Anymore, I find that I inhabit the old-fart universe where we daydream about how good the buses used to be before all those little pimp-wannabe a-holes got on and ruined it with their f-ing hip-hop crap. And I frankly find little contemporary music that excites me enough to run out and buy it, either in the store or online.

About half of that dwindling amount is either a new jazz recording I fancy . . . or the latest Rosanne Cash record. Hell, I haven’t even bought the new Springsteen record yet.

I guess that was a bad thing for a guy who does a music podcast to admit, wasn't it?

Oops redux.
  
What I do now is scour the used-vinyl bins at Homer's and at  Goodwill, looking for treasures. Usually, those are albums that my generation's parents would have liked, back from when our parents were much younger than us . . . and often from before there was an us.

One advantage of this kind of record-picking is that “old people” took care of their LPs; teenagers didn’t. Unless the teenager was geeky ol' me. Anyway, I find that a pristine LP from 1962 -- say, on RCA Victor before they began to cheap-out on material and quality control in the late ‘60s -- is a sonically transcendent experience, and that’s an all-analog deal from the vintage ribbon mic in the studio to the vintage tape recorder in the control room to the turntable right next to me.


OH . . . right. About that Porno . . . uh, Pono Player thingy.

I’m probably the target audience for the Pono Player -- me and some wealthy audio freaks (all 487 of them), along with some hipsters who just discovered vinyl and have deemed it hip, happening and now. I -- we -- already have our Pono Players. We call them “records.”

Often, we also call them CDs Not By Rock Bands, who all have turned the compression and hard limiting up to not 11 but instead to 479 in the mastering studio.

Right now on my iMac's hard drive, I have 18,585 songs. That probably represents less than a third of what I have on LPs, CDs, 45s, reel-to-reels, cassettes and 78s. A not-insignificant amount of those hard-drive music files came from iTunes. But I digress.

Anyway, my default quality for the MP3s on the ol’ iMac is 320 kbps, which maxes out that encoding scheme. One might reasonably ask why 320 kbps MP3. The reasonable answer is that the MP3 format is ubiquitous and that, at 320 kbps, I can’t tell the difference from a CD. And to be so honest as to be completely unhip, unhappening and very un-now, a well-recorded, competently mastered CD (as allegedly compromised as it is in the geriatric-rock-star ears of Neil Young) sounds really good, though a little less “warm” than analog.

AND THAT, basically, is what Young, Bruce Springsteen and all their Kickstarter investors are betting millions on with the Pono Player -- absolute subjectivity. Really, once you manage to transcend low-bitrate MP3s of music that’s been so compressed, limited and clipped that the audio file looks like a green 2-by-4 on your digital audio workstation, “better” is as much in your imagination as it is in your sound system.
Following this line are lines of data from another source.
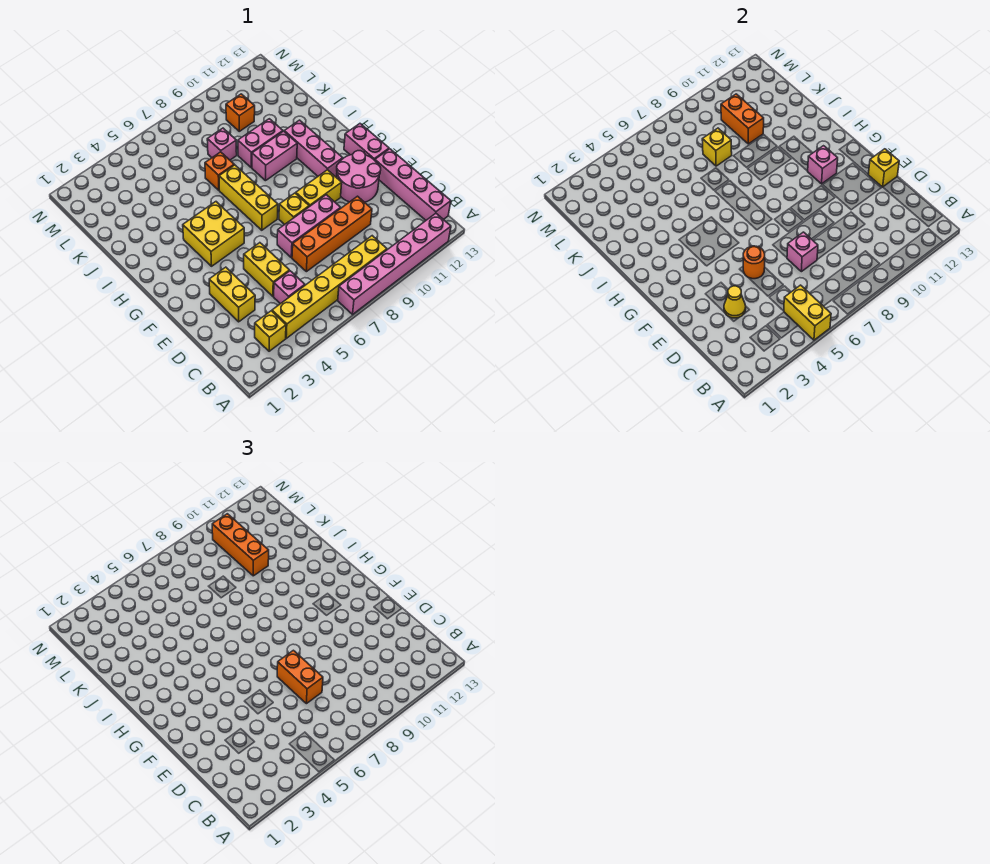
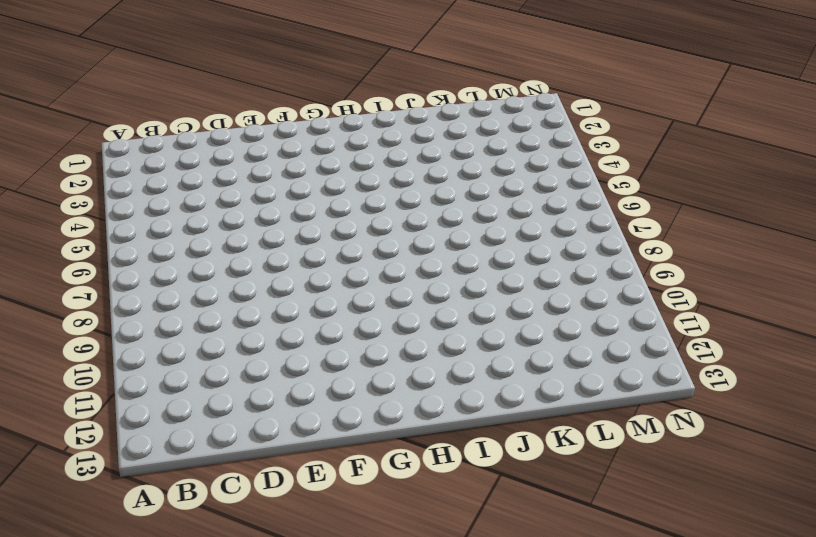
none -> pink 1x6 brick [338,213,451,314]
none -> yellow 1x1 brick [255,311,286,351]
none -> yellow 1x6 brick [272,236,387,338]
none -> pink 1x4 brick [375,149,451,220]

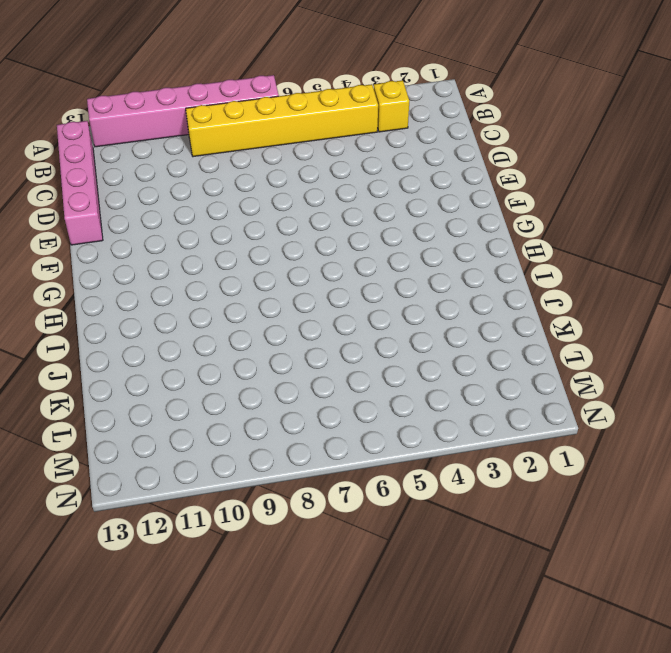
none -> pink 1x1 brick [274,271,305,304]
none -> yellow 1x2 brick [209,267,255,322]
none -> yellow 1x2 brick [244,243,289,296]
none -> orange 1x4 brick [292,196,372,272]

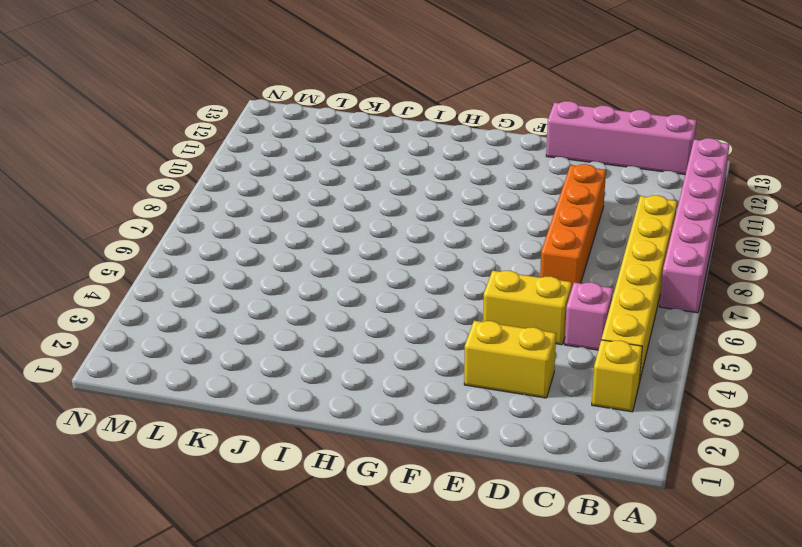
none -> pink 1x3 brick [277,195,341,258]
none -> pink 2x2 round brick [336,151,381,202]
none -> yellow 1x1 brick [279,193,309,225]
none -> yellow 1x2 brick [296,170,342,207]

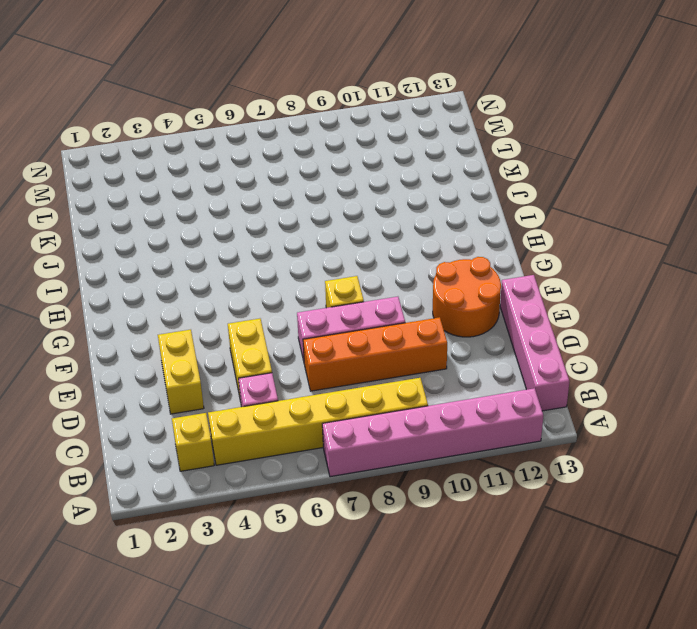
orange 2x2 round brick [433,257,501,337] -> pink 2x2 round brick [336,151,381,202]
none -> yellow 1x2 brick [296,170,342,207]
none -> pink 1x2 brick [344,124,389,160]
none -> yellow 2x2 brick [183,202,244,266]
none -> yellow 1x3 brick [219,165,278,230]

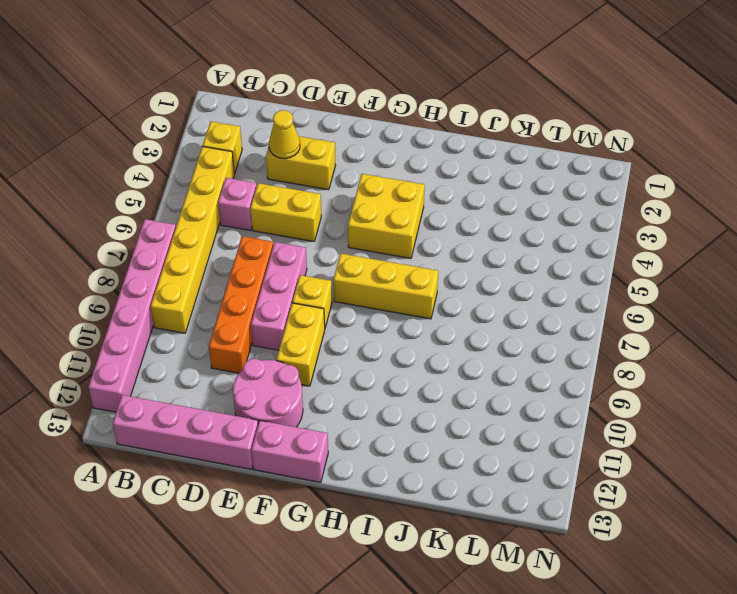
none -> pink 1x3 brick [284,120,343,177]
none -> pink 1x2 brick [252,131,297,181]
none -> orange 1x1 brick [205,152,234,190]
none -> pink 1x2 brick [238,119,283,168]

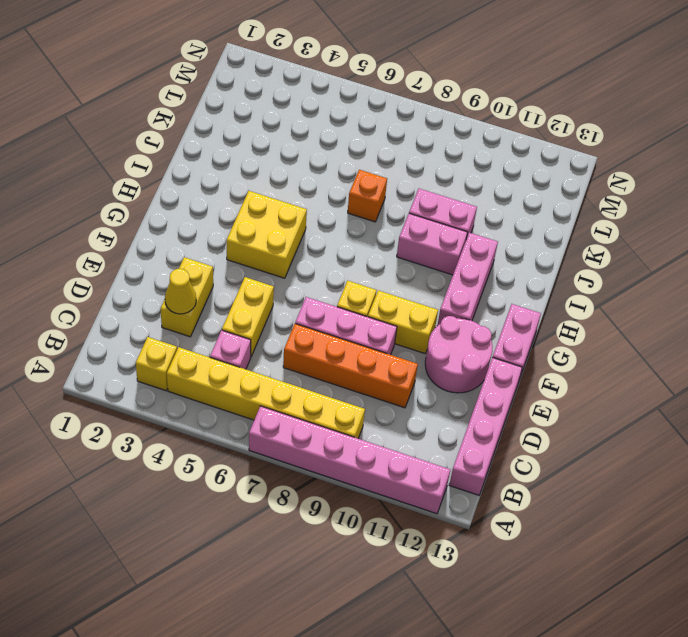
none -> yellow 1x3 brick [219,165,278,230]
none -> pink 1x1 brick [207,128,237,160]
none -> orange 1x1 brick [226,94,255,131]
none -> yellow 1x2 brick [784,285,831,340]

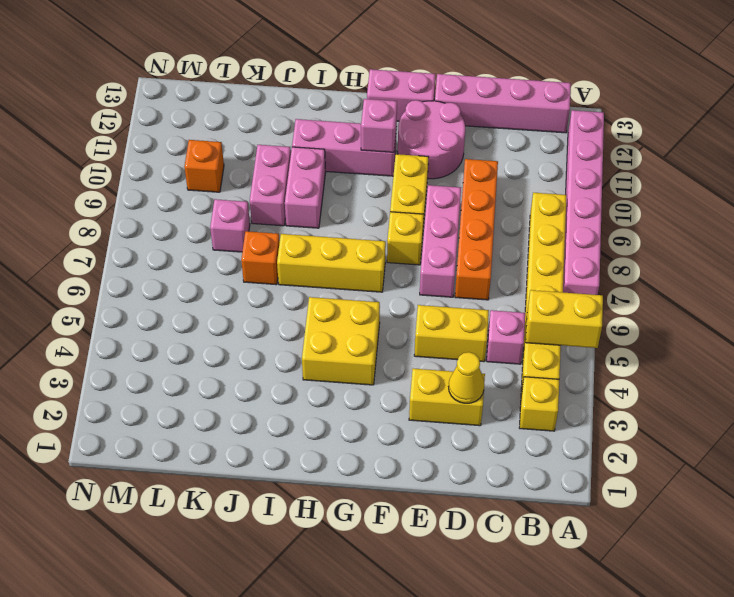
none -> pink 1x1 brick [787,232,818,272]
none -> orange 1x1 round brick [743,246,765,279]
none -> yellow 1x1 brick [868,149,899,187]
none -> yellow 1x1 brick [702,128,732,166]

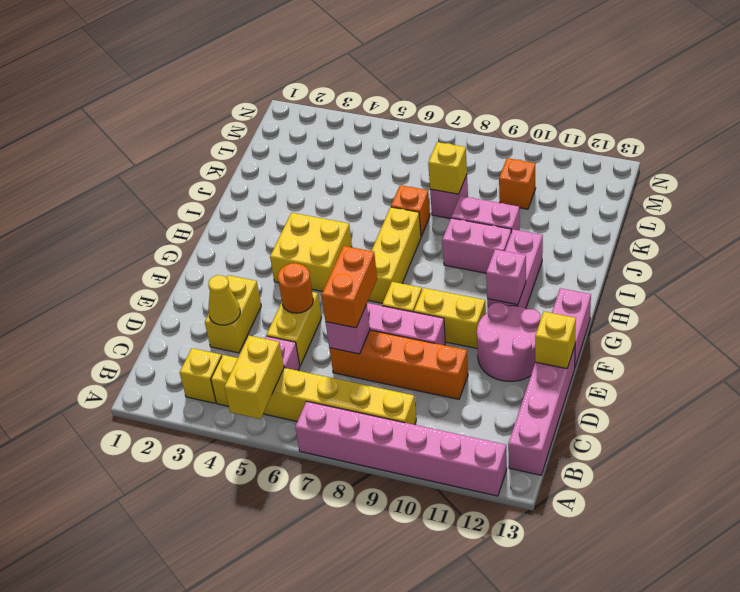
none -> orange 1x2 brick [721,94,764,144]
none -> orange 1x3 brick [212,514,269,576]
Remember SACD players? Better still, remember the studies showing that “Super Audio” CDs didn’t really sound better than regular CDs? All the “technical superiority” in the world really doesn’t matter if studio microphones can’t achieve it and, at any rate, only your dog could hear it. 

So my worth-what-you-paid-for-it verdict is this: If you bet the farm on the Pono Player, don’t be surprised if you end up feeling quite (ahem) “Helpless” as your investment gets Zuned.